Para ahli menyarankan Anda agar makan 3-4 porsi besar setiap hari. Ini dilakukan untuk membantu tubuh Anda dapat nutrisi penting yang dibutuhkan. Di sisi lain, terbiasa terlambat makan dapat memecah jaringan otot. Akibatnya, Anda bisa mengalami penambahan berat badan dan sejumlah masalah lainnya
Studi menunjukkan, saat makan tubuh juga mengalami pembakaran kalori. Karena itu, jam makan tak boleh dilewatkan agar perut tidak lapar dan tetap nyaman.

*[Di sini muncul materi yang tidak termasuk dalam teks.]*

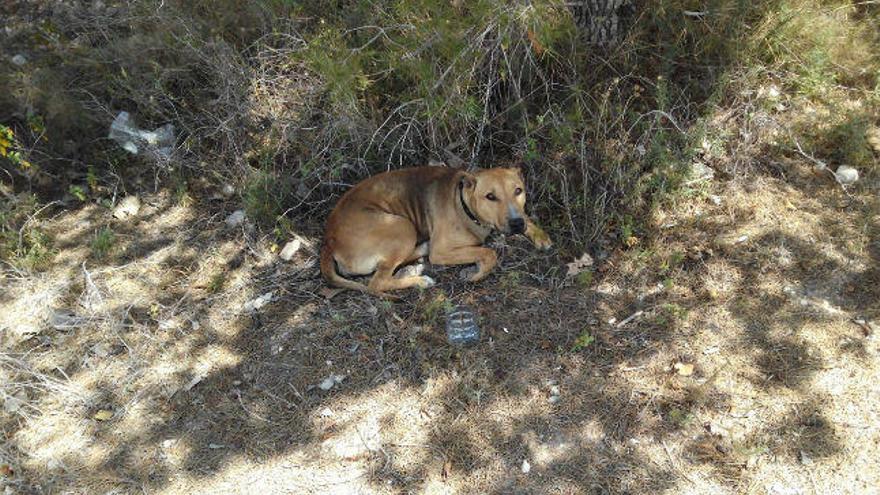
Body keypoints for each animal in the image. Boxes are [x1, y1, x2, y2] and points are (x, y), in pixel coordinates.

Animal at [324, 167, 552, 298]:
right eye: (490, 196)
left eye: (518, 191)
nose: (516, 224)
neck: (462, 204)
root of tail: (328, 241)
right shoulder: (442, 251)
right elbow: (489, 253)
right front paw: (475, 274)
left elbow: (526, 217)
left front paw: (540, 236)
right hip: (402, 226)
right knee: (376, 283)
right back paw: (420, 280)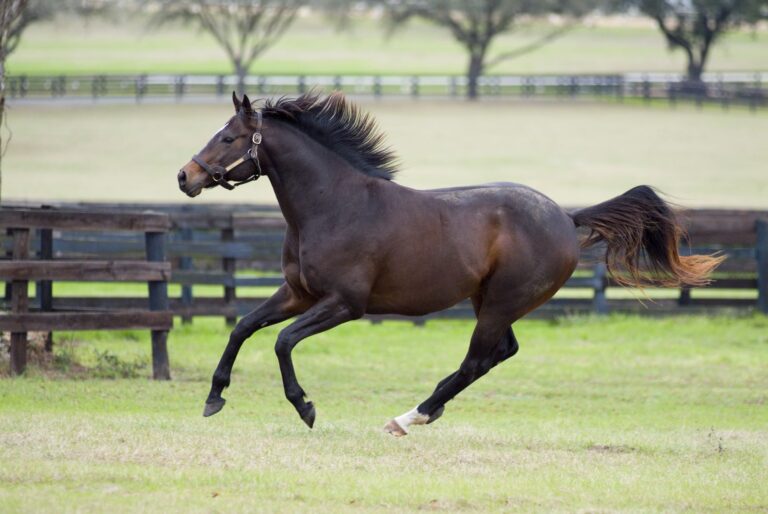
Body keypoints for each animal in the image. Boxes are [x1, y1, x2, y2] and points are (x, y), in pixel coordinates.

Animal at [177, 92, 724, 436]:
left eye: (228, 138)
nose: (185, 177)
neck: (334, 205)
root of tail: (567, 219)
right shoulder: (298, 293)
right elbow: (242, 327)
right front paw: (213, 398)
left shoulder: (344, 304)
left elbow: (282, 341)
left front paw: (306, 407)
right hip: (490, 301)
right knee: (500, 353)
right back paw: (423, 413)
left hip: (500, 302)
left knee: (478, 359)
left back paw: (408, 418)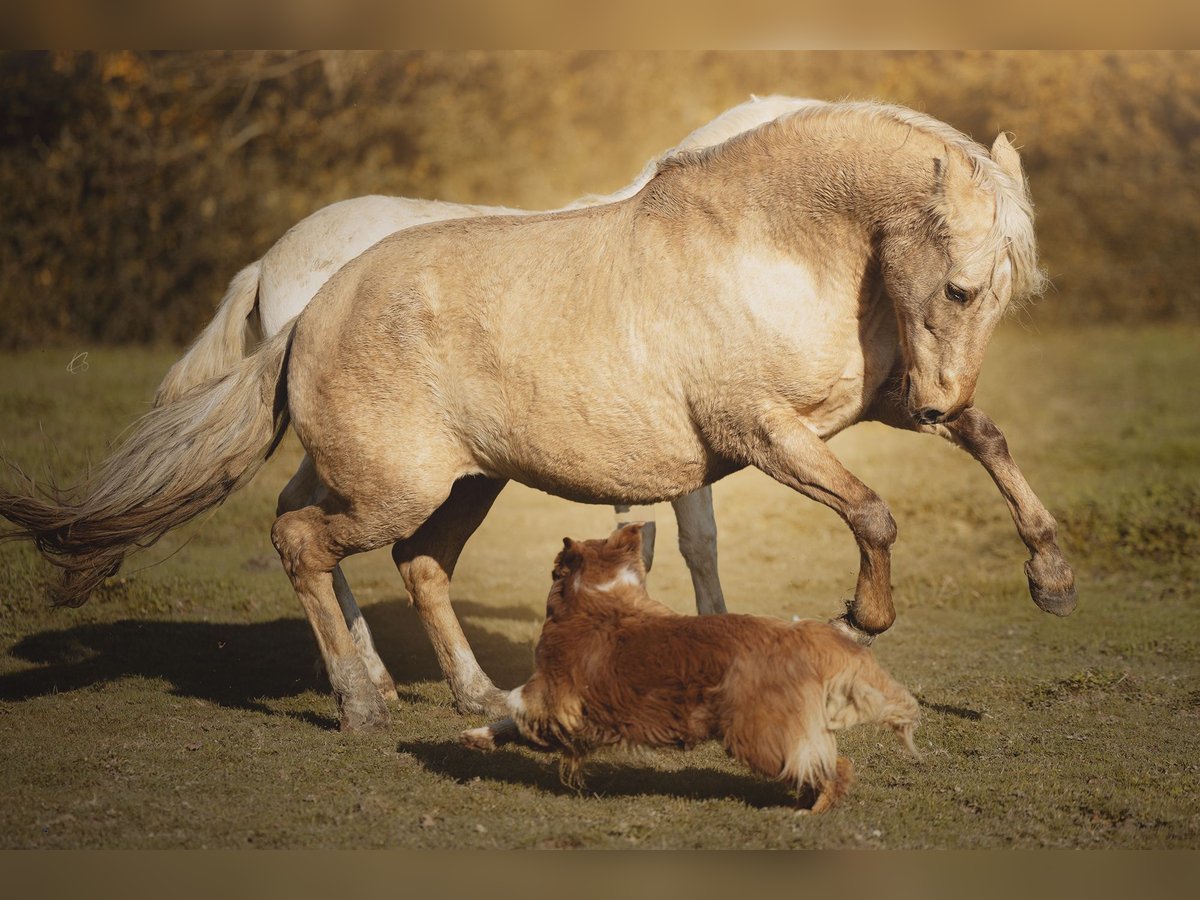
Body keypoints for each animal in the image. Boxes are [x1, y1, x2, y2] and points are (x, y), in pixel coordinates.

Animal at [460, 525, 916, 816]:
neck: (600, 594)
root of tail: (796, 638)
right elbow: (513, 720)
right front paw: (478, 737)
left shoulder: (557, 695)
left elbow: (518, 708)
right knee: (819, 761)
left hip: (757, 735)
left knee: (832, 766)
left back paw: (814, 811)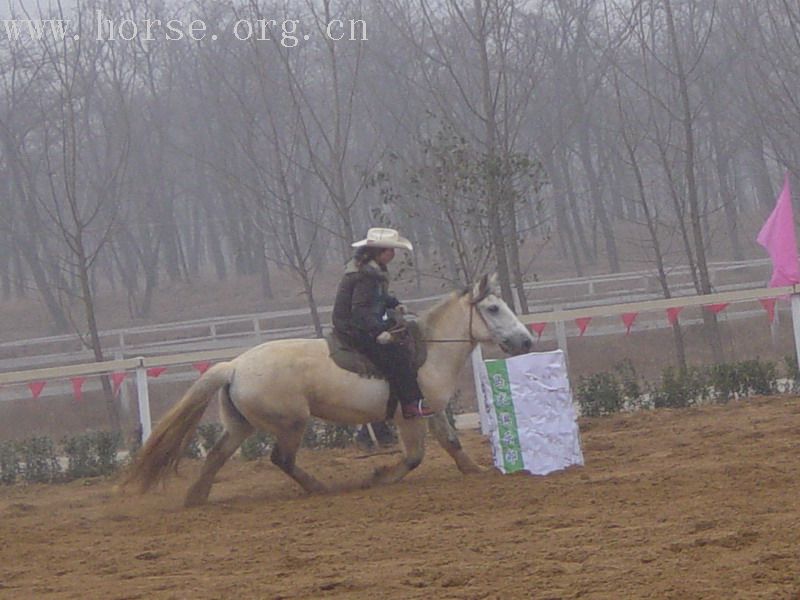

Sekarang, Anda harus tahu dampaknya bila terlambat makan setiap hari. Simak ulasannya, dilansir Boldsky, Jumat (15/9/2017) berikut ini.
Diabetes
Melewatkan makanan menyebabkan sel hati berhenti bereaksi terhadap insulin, yakni hormon yang bertanggung jawab untuk memecah gula. Artinya, Anda berhenti memproduksi glukosa dan terus memompanya ke dalam darah. Lalu orang yang kelebihan glukosa bisa terakumulasi dalam darah yang menyebabkan diabetes tipe 2 dari waktu ke waktu.
Baca Juga:
Mood swing
Bila tubuh Anda tidak mendapatkan cukup nutrisi karena telat makan akan terjadi perubahan fungsi emosional Anda. Karena kadar gula darah yang berfluktuasi dalam tubuh, sehingga orang menjadi mudah tersinggung dan murung. Perubahan suasana hati ini juga menghambat fungsi otak.
Metabolisme rendah
Tingkat metabolisme tubuh menjadi rendah saat Anda lapar. Akibatnya, tubuh juga tidak membakar kalori ekstra, namun menyimpannya sebagai lemak. Dengan demikian, metabolisme yang rendah juga bisa menyebabkan penambahan berat badan loh.